Stored data
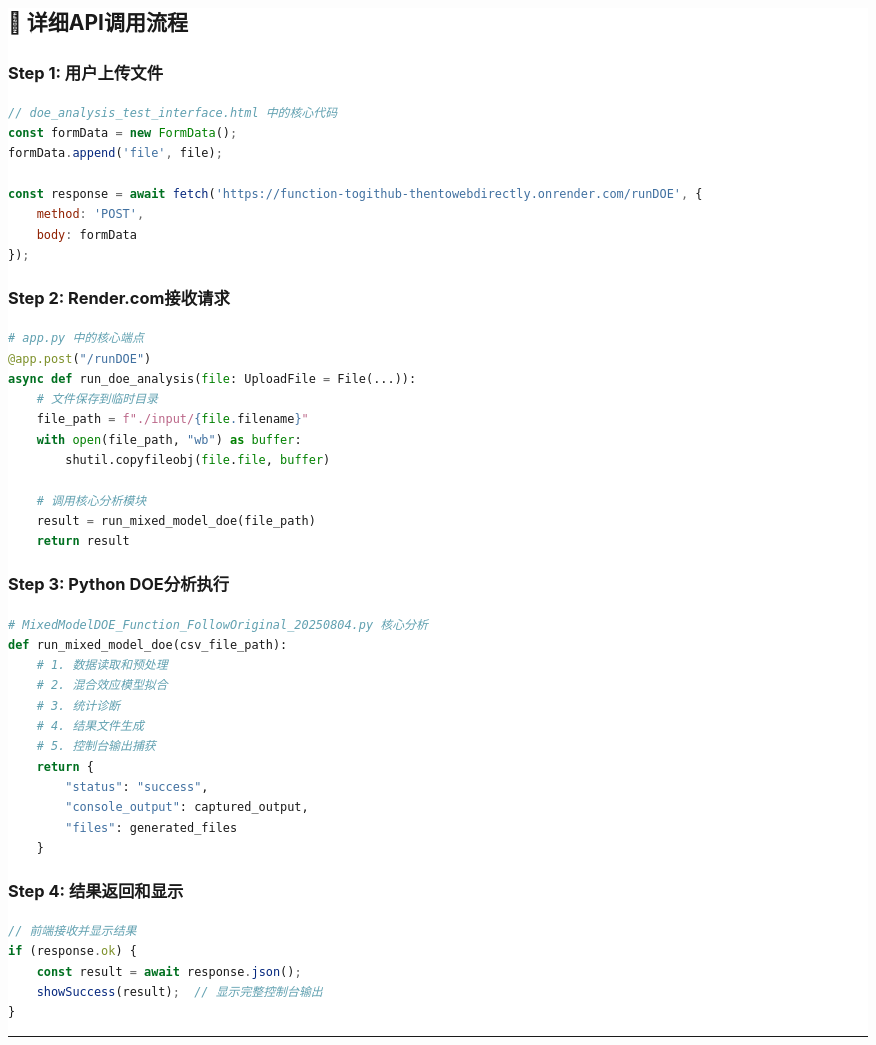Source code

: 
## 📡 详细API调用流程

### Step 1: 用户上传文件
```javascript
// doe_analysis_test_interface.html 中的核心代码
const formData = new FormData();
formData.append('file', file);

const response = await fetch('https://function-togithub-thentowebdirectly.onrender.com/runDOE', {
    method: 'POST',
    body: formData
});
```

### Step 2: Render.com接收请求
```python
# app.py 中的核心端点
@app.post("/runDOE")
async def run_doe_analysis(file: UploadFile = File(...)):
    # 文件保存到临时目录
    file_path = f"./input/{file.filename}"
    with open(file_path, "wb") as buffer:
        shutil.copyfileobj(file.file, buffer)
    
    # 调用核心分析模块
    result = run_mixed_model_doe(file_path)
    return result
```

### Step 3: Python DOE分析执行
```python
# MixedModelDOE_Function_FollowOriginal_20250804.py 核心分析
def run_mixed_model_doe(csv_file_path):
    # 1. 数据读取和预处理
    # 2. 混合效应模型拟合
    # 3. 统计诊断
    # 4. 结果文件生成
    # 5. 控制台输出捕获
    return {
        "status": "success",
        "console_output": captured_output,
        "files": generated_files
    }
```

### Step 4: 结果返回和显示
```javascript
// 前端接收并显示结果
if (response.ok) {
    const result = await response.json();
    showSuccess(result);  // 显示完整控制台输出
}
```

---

...

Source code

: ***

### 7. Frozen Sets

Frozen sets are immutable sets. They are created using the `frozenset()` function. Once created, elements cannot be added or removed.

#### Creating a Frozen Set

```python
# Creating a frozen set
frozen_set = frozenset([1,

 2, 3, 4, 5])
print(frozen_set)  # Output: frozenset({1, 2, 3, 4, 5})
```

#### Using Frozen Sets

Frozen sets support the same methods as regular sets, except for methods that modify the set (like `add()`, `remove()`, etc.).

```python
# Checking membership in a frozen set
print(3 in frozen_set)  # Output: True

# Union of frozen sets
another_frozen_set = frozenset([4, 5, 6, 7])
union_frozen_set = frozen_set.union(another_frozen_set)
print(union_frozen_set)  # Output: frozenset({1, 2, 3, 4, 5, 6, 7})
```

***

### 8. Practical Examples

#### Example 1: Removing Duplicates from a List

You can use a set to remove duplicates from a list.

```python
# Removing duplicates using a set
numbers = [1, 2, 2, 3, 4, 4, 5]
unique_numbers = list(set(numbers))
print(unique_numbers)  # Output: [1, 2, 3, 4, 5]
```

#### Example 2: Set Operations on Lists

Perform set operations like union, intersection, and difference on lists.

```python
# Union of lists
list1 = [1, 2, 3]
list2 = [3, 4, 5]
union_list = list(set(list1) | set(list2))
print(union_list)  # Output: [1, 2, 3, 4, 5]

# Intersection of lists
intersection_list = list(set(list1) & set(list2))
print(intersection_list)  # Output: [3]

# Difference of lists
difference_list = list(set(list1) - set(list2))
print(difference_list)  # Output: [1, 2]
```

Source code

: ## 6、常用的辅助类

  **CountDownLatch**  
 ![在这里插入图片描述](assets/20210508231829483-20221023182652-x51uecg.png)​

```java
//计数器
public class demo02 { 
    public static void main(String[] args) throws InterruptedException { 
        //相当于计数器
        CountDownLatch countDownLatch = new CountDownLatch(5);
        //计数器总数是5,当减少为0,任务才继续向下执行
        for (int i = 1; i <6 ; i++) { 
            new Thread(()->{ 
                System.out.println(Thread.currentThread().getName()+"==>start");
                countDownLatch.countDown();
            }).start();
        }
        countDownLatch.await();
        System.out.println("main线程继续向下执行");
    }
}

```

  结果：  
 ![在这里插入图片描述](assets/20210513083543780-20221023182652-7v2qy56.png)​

---

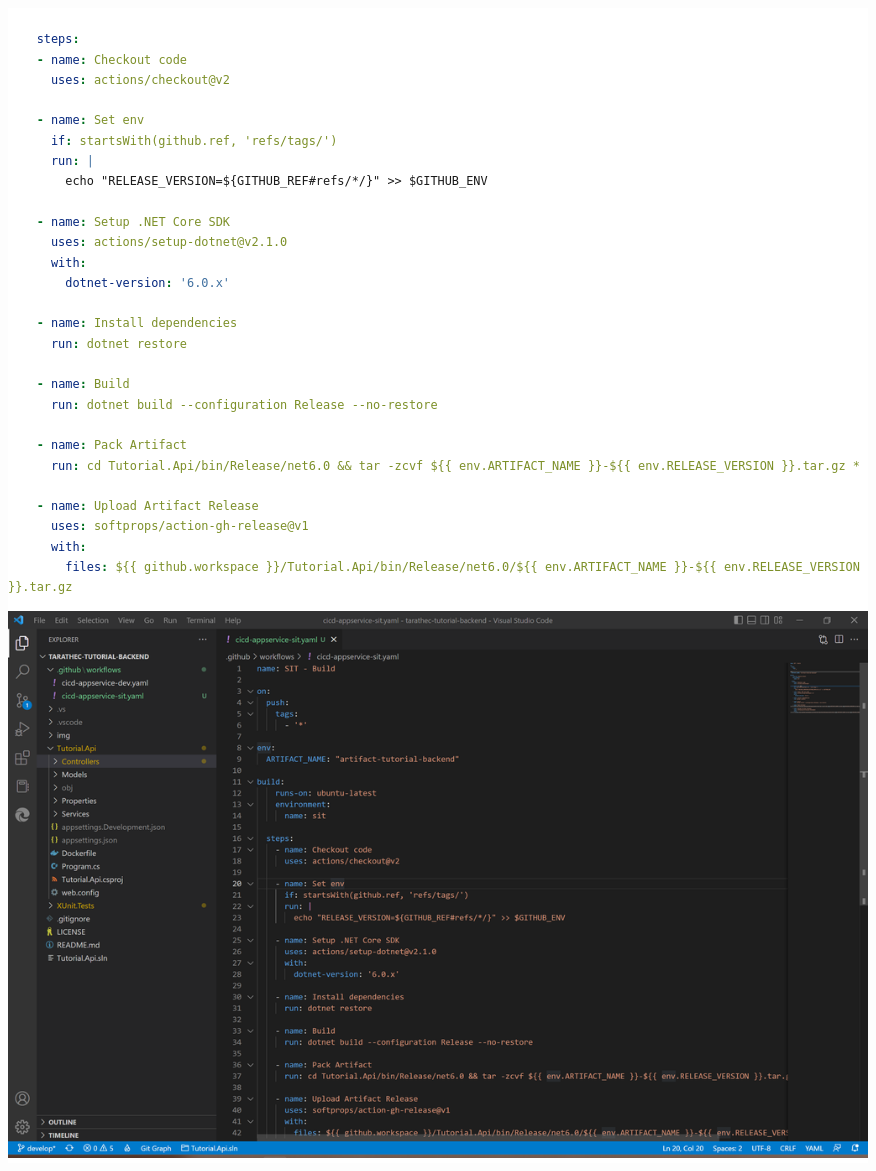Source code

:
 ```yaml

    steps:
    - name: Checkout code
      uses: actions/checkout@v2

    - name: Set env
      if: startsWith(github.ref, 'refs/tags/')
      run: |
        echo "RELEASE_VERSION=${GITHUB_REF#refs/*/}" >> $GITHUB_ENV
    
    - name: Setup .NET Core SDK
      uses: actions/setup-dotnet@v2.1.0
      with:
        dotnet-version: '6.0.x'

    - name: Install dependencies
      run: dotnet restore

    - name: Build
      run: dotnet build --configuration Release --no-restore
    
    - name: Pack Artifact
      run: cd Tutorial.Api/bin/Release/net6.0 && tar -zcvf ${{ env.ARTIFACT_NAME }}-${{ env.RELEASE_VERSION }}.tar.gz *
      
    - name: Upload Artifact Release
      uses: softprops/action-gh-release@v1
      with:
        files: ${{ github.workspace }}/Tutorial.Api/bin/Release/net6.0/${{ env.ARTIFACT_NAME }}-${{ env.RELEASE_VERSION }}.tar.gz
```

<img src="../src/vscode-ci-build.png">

Exercise objective:
Gather from the data above every line with the string "restore".

Solved exercise:
      run: dotnet restore
      run: dotnet build --configuration Release --no-restore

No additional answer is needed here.